De neus is een orgaan van gewervelde dieren dat primair dient voor de ademhaling en de reukzin.
Bij de meeste gewervelden zit de neus centraal op het gezicht of aan het eind van de snuit. In de neus zitten bij mensen en de meeste dieren twee openingen aan de voorzijde, de neusgaten met hierachter de neusholte. Ademhalen gebeurt voornamelijk door de neus. De neus heeft daarbij als specifieke functie de lucht te reinigen en te verwarmen voordat deze naar de longen gaat.
Daarnaast wordt het bloed, dat via de neus naar de hersenen gaat, in de slijmvliezen van de neus door de ingeademde lucht gekoeld. Want een groot deel van het metabolisme vindt in de hersenen plaats, en die warmte moet worden afgevoerd. Dit mechanisme verklaart de flash-werking van het snuiven van halogene stoffen - als poeder van tabak of cocaïne - op het brein.
De natte neus van zoogdieren dient ook om de richting van de luchtstroom te bepalen en maakt daardoor de reukzin richtingsgevoelig. Koudereceptoren in de huid reageren met grote gevoeligheid op de afkoeling door verdamping aan de kant waar de luchtstroming het sterkst is.

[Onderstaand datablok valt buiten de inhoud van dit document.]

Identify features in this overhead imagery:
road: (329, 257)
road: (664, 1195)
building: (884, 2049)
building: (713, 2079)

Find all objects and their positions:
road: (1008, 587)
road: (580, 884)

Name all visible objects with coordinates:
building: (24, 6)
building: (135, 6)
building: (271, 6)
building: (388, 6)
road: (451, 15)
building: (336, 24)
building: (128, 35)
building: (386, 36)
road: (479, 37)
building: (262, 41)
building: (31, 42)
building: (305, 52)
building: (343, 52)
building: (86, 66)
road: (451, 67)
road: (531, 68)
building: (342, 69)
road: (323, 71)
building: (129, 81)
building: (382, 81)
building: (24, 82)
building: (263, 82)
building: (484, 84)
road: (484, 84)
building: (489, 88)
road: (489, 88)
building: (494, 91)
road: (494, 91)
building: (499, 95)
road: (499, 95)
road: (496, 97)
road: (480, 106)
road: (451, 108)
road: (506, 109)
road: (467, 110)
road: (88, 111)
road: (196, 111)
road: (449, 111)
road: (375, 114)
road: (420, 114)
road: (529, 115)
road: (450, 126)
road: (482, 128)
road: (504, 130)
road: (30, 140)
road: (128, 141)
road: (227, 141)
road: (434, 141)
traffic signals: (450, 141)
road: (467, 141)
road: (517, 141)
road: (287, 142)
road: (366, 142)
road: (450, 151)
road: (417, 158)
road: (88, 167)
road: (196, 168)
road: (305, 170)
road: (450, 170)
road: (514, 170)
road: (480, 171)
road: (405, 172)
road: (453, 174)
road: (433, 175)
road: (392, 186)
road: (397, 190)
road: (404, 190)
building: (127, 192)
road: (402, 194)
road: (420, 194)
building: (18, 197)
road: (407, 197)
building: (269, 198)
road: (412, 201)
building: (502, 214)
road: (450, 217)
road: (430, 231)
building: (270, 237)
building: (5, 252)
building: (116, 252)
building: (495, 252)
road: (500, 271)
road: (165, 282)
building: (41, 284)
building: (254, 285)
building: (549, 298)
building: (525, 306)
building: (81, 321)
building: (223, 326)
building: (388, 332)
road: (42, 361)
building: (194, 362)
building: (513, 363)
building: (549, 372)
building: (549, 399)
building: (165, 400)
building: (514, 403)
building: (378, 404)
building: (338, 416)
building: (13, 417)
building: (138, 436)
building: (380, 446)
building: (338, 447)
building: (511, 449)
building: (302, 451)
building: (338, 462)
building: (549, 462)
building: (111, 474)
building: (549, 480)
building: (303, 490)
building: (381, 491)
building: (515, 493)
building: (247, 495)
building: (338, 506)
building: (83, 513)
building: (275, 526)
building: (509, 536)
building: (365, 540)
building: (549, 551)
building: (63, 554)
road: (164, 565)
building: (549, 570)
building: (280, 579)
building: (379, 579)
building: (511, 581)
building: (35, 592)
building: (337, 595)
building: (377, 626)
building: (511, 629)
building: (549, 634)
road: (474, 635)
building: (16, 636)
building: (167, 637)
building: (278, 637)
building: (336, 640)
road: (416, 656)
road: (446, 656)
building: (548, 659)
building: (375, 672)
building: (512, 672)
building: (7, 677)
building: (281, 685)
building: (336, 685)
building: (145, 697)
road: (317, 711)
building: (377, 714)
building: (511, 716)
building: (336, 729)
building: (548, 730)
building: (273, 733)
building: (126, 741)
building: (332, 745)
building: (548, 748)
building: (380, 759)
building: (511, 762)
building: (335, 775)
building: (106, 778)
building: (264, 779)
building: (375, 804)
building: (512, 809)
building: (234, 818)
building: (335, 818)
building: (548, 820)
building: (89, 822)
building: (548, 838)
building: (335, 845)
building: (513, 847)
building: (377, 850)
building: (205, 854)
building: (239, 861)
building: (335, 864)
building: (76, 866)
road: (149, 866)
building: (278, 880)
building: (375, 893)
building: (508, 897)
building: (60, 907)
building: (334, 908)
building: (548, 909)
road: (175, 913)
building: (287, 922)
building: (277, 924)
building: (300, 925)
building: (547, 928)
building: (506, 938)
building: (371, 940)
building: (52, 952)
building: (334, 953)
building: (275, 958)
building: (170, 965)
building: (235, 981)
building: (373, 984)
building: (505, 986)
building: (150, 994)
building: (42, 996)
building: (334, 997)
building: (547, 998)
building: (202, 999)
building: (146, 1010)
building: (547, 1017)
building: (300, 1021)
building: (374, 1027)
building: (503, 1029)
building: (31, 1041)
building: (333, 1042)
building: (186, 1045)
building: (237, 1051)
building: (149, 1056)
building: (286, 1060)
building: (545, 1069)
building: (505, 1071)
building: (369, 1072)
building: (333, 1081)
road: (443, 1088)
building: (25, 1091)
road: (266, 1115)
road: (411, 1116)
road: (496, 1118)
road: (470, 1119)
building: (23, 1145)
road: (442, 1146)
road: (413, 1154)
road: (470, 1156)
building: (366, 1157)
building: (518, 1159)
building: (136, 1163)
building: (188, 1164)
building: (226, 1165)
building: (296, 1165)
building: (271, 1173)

De neus heeft twee luchtkanalen die eindigen in de neusgaten onderaan de neus, en die gescheiden worden door het neustussenschot. De neusvleugels zijn de zijkanten van de neus.
In de ingang van de neus zitten de neusharen die voorkomen dat grotere schadelijke deeltjes in de longen terechtkomen. Deze haren maken de luchtstroming ook turbulent.
De neusholte gaat aan de achterzijde over in de nasofarynx – het bovenste deel van de farynx of neus-keelholte – die via de buis van Eustachius rechtstreeks in verbinding staat met de oren. Dit verklaart onder meer waardoor bij verkeerd snuiten – waardoor het slijm, in plaats van de neus aan de voorkant te verlaten, zich verder naar de in en achter de neus gelegen holtes verspreidt – soms ook het gevoel kan ontstaan dat de oren dicht zitten. Ook bij een gewone verkoudheid, waarbij de neus vaak dicht zit, is vaak ook sprake van een drukkend gevoel of pijn in de oren. Dit komt door het overtollige slijm in de neus-keelholte dat ook de verbinding met de oren blokkeert, zodat de lucht in het gehele neus-keel-oor-gebied in dit geval niet goed kan doorstromen.
In de neusholte zelf bevinden zich aan weerszijden symmetrisch drie dunne, met slijmvlies beklede botplaten (conchae of neusschelpen), die het inwendige oppervlak van de neusholte sterk vergroten. Deze plooien vangen de kleinere deeltjes die in de ingeademde lucht aanwezig zijn op. Ze zijn goed doorbloed en verwarmen zo de ingeademde lucht, zodat deze op lichaamstemperatuur komt. Ook zorgen ze voor een zekere turbulentie in de luchtstroom zodat geurstoffen worden getransporteerd naar het reukslijmvlies. Dit slijmvlies bevindt zich boven in de neusholte, onder de schedelbasis en tussen de oogkassen.
De linker- en rechterneusholte zijn van elkaar gescheiden door het neustussenschot of neusseptum, dat bestaat uit een voorste deel van kraakbeen en een achterste gedeelte van bot. In het slijmvlies van het tussenschot lopen veel oppervlakkige bloedvaatjes en de meeste neusbloedingen vinden hier hun oorsprong. De vaatkluwen in het slijmvlies van het onderste deel van het neusseptum, locus Kiesselbachi, vormt een predilectieplaats voor neusbloedingen.
In de neusholte draineren twee andere organen, de bijholten en de traanklieren.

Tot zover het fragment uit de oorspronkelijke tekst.